Coronavirus, De Micheli: "Non escludo misure restrittive oltre il 3 aprile"
"Valuteremo sulla base dei numeri e di quello che sta accadendo, visto che stiamo proteggendo anche quella parte di Italia che ha avuto un minor numero di contagi. Decideremo nei prossimi giorni, ma non lo escludo". Ad "Agorà su Rai3 il ministro delle Infrastrutture e dei Trasporti, Paola De Micheli, risponde così ad un eventuale allungamento delle misure restrittive oltre il 3 aprile.

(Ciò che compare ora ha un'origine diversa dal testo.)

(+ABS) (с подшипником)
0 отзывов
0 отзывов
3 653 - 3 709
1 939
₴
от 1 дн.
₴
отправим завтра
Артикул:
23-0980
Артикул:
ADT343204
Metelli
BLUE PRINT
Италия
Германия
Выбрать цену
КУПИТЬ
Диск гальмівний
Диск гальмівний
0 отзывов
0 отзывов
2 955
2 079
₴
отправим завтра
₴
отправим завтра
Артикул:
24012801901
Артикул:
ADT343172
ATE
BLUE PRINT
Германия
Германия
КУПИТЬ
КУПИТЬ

"Garantito approvvigionamento delle merce in tutto il Paese. Per entrambe le isole, che hanno un trattamento differenziato, è garantito l'approvvigionamento quotidiano delle merci", ha poi assicurato il ministro. E ha aggiunto: "Grazie allo straordinario lavoro degli uomini e delle donne della logistica, dei nostri camionisti che non si fermano mai, nemmeno quando si ha paura, grazie a loro continuiamo ad approvvigionare le merci, alimentari e farmaci tutto il paese".

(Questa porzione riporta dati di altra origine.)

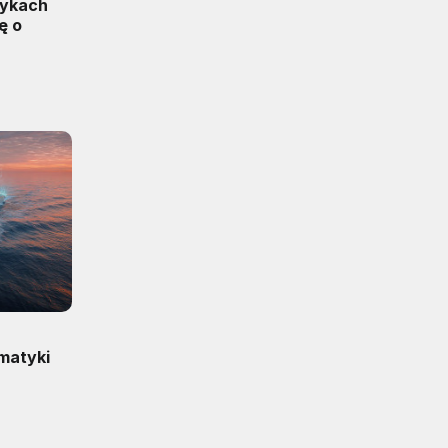
rykach
ę o
matyki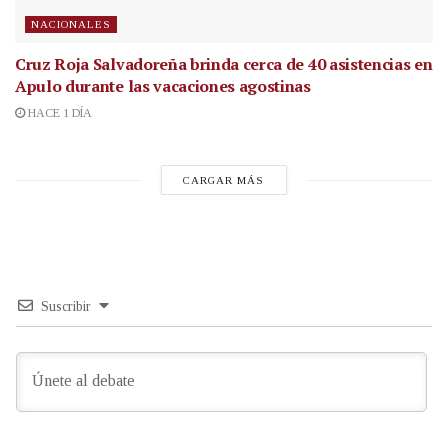
NACIONALES
Cruz Roja Salvadoreña brinda cerca de 40 asistencias en
Apulo durante las vacaciones agostinas
HACE 1 DÍA
CARGAR MÁS
Suscribir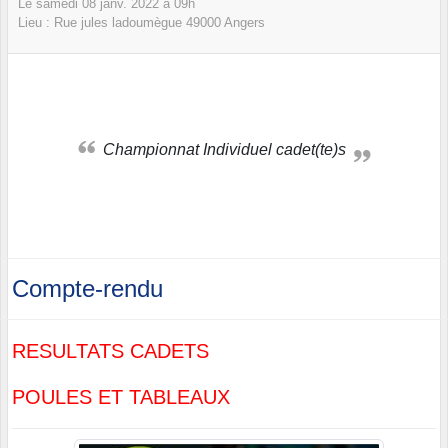
Le
samedi
08
janv.
2022
à 09h
Lieu :
Rue jules ladoumègue
49000
Angers
Championnat Individuel cadet(te)s
Compte-rendu
RESULTATS CADETS
POULES ET TABLEAUX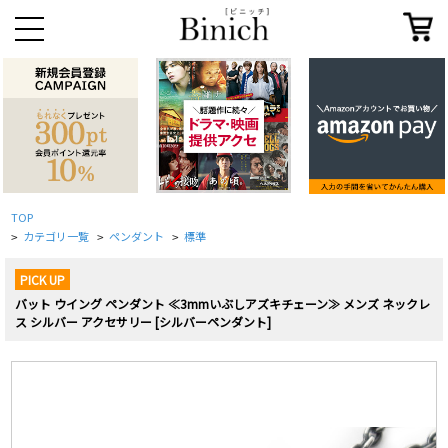
TOP
カテゴリ一覧
ペンダント
標準
>
>
>
PICK UP
バット ウイング ペンダント ≪3mmいぶしアズキチェーン≫ メンズ ネックレ
ス シルバー アクセサリー [シルバーペンダント]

Proroga chiusura scuole. Anche il ministro dell'Istruzione Lucia Azzolina ha detto ieri che i ragazzi torneranno a scuola "quando le autorità sanitarie ci diranno che non c’è più pericolo". E a questo proposito il presidente dell’Istituto superiore di Sanità Franco Locatelli in un'intervista al Corriere nei giorni scorsi non ha escluso la possibilità di una "proroga della chiusura delle scuole oltre il 3 aprile" visto che "lo stop sta funzionando". Per questo al ministero dell’Istruzione si preparano a tutti gli scenari, anche se per quel che riguarda la fine dell'anno scolastico resta la data di giugno. Il ministro ha infatti escluso un prolungamento mentre ha confermato che l'esame di maturità verrà rivisto per adeguarsi all’emergenza.